SHOW GENUINE INTEREST: If you know the person has a blog, follow it. It’s a great place to stay up to date and even leave messages of support and positive thoughts at regular intervals. It’s also a great tool to know when help is needed the most. If you know the person has a blog, catch up before you contact them. It shows you care and their health and journey is important to you.
Lucy and Bayla are having a fabulous weekend. Lots of company. Loads of fun.
And I’m 100% grateful for their good health, their happiness and our beautiful life together.
Still, sometimes I get jealous.
I don’t want to but I do. It washes over me. And sticks. Like heavy, poisonous mud.
I get jealous of other families’ carefree lives. Their athletic endeavours, financial security, freedom, vacations, hobbies and warm relatives.
If I could cut out these feelings as easily as I cut out foods, I’d be set.
During my twenties, I had the coolest boss.
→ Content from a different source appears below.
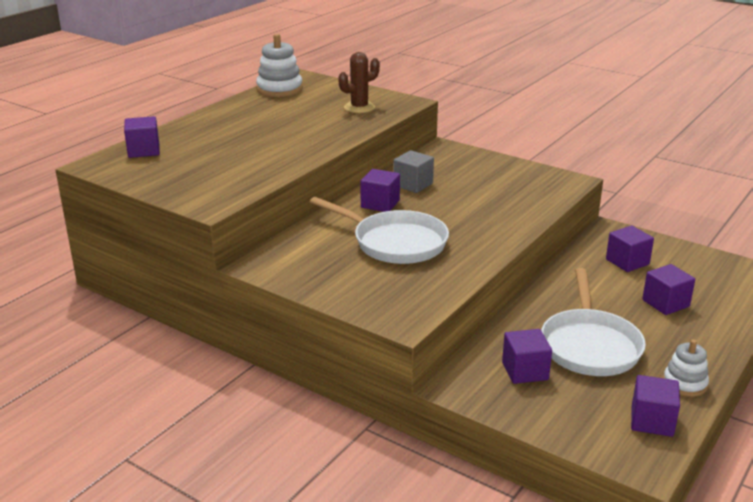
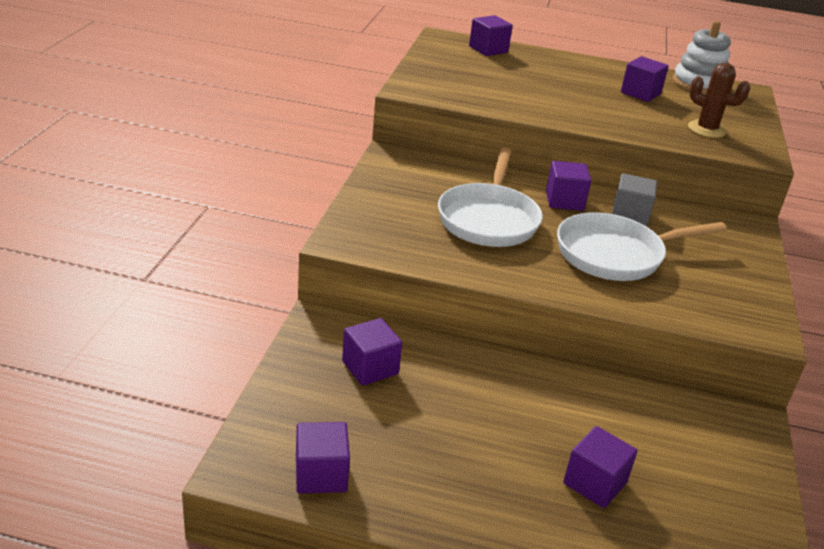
camera: 65 degrees right, 5 degrees up
(589, 345) = (448, 415): white pan -> white pan (615, 254)
(627, 262) = (676, 441): purple cube -> purple cube (640, 93)
(685, 383) = (412, 504): white stacking toy -> none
Handsome, hard-headed, capable and curious, he was a windsurfer, a motorcycle-driver and an incurable devil’s advocate.
For our seven years as colleagues, I was a star resource, but Steve often bemoaned two of my big failings: my need for confidence; and my need to chill.
This week, on this blog, Steve may have helped with the latter.
When I’m dithered by diet decisions or fretting over family fiascoes impending or past, I’m going to repeat my new Steve-supplied mantra, “Andrea needs to care less”.
Its third-person perspective seems to squeeze issues down to a less scary size.
Maybe I’ll be chill yet.
The Wild Oat.
I’ve had a lot of firsts since chemo ended, but the only one to make me cry was my first visit back to The Oat. And I cried just as hard at my second.
The Wild Oat was our family’s cozy oasis — every day — for more than three years.
Its earthy attitude, funky, friendly staff and unbeatable organic coffee, baked goods and meals were well worth the line-up each weekend for breakfast.
Its mellow, homey atmosphere and steaming espresso machine sang backup each weekday morning as Mark and I recorded our daily discussion for Just One More Book.
We knew the staff. We knew the customers. All four of us felt completely at home.
Right up to my diagnosis.
I cry for the pre-c freedom The Oat represents. For our lost podcast. For my lost employment. And for the carefree morning “dates” that Mark and I enjoyed each day before work.
Still, happiness is The Wild Oat.
Peanut butter causes cancer* ?
I’ve been blissfully binging on this delicious protein while trying to avoid sugar and dairy.
I may as well have been drinking red wine.
* According to Food For Breast Cancer.